Having already cleared out of what had been our little apartment in Taiwan, shipped all my belongings home and now found myself in California. I was utterly miserable and lost. All sense of purpose and vision seemed to have left me and I was experiencing the worst culture shock, having lost my “western bubble” that Americans tend to spend most of their time in. My language had become tonally unmoored and people were repelled by the way I sounded when I spoke to them. They were afraid and did not understand and neither did I. My habits and tolerances had all changed in ways that I also didn’t fully understand. One time I walked into an ice cream shop. There was a clerk behind the counter and a couple standing there looking at the ice cream flavors trying to figure out what they wanted. Since I had lost the custom of standing in line and waiting for the person next in line, I walked right up to the clerk and ordered a single scoop of chocolate ice cream in a waffle cone. The clerk was appalled and could not fathom why I thought it was my turn to order. The couple was also highly offended. Then I remembered I was in California and people waited in line for everything.

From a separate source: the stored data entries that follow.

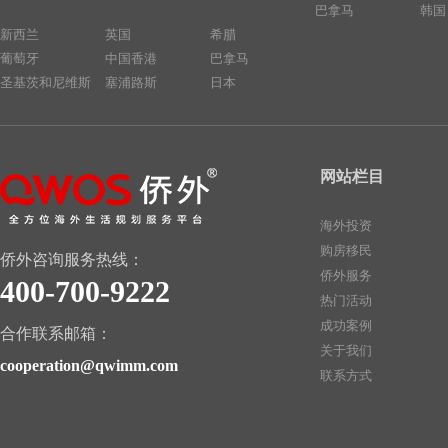
巴拿马
韩国
新西兰
英国
希腊
葡萄牙
中国香港
巴拿马
圣基茨和尼维斯
塞浦路斯
日本
网站栏目
海外投资
购房移民
侨外咨询服务热线：
侨外服务
400-700-9222
热门活动
成功案例
合作联系邮箱：
关于我们
cooperation@qwimm.com
联系方式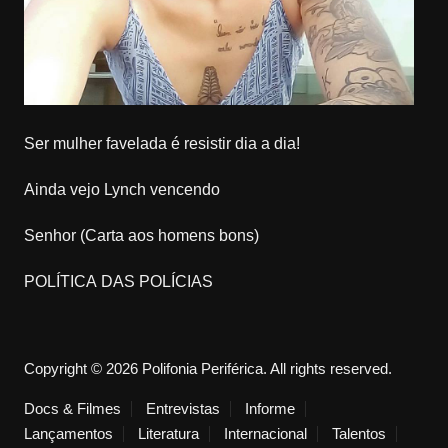
Ser mulher favelada é resistir dia a dia!
Ainda vejo Lynch vencendo
Senhor (Carta aos homens bons)
POLÍTICA DAS POLÍCIAS
Copyright © 2026 Polifonia Periférica. All rights reserved.
Docs & Filmes
Entrevistas
Informe
Lançamentos
Literatura
Internacional
Talentos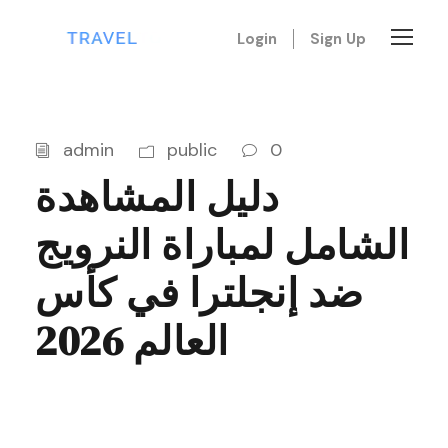
Login
Sign Up
admin
public
0
دليل المشاهدة
الشامل لمباراة النرويج
ضد إنجلترا في كأس
العالم 2026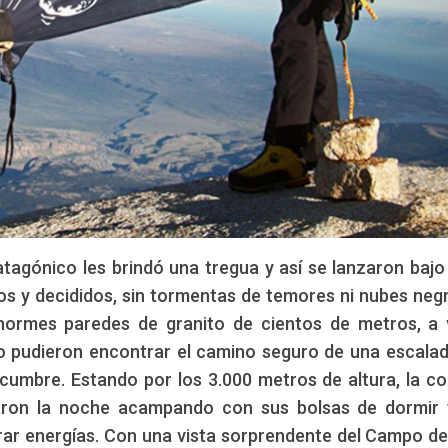
atagónico les brindó una tregua y así se lanzaron bajo 
os y decididos, sin tormentas de temores ni nubes neg
enormes paredes de granito de cientos de metros, a
do pudieron encontrar el camino seguro de una escala
cumbre. Estando por los 3.000 metros de altura, la c
aron la noche acampando con sus bolsas de dormir
ar energías. Con una vista sorprendente del Campo de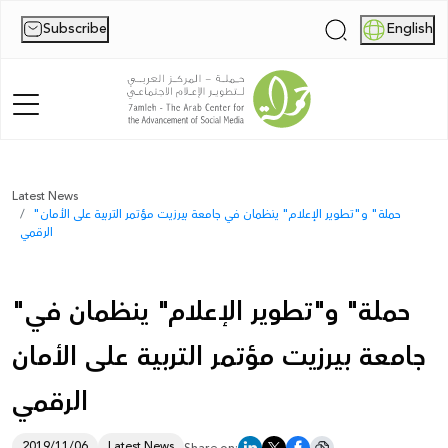
Subscribe
English
|
Home
Latest News
"حملة" و"تطوير الإعلام" ينظمان في جامعة بيرزيت مؤتمر التربية على الأمان
About Us
الرقمي
News
"حملة" و"تطوير الإعلام" ينظمان في
Publications
جامعة بيرزيت مؤتمر التربية على الأمان
Reports
الرقمي
Palestine Digital Activism Forum
Report
2019/11/06
Latest News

For years I was wretched and hated being back in the States where people were so boring and static, with their puny little alphabet and lack of tonality. Though I longed for the excitement of living in a far away place, learning to think in another so different language, I knew I could never go back. It would not be the same, could not be the same. So I resigned myself to make the best of this second new life in a shockingly bizarre land to which I had been born.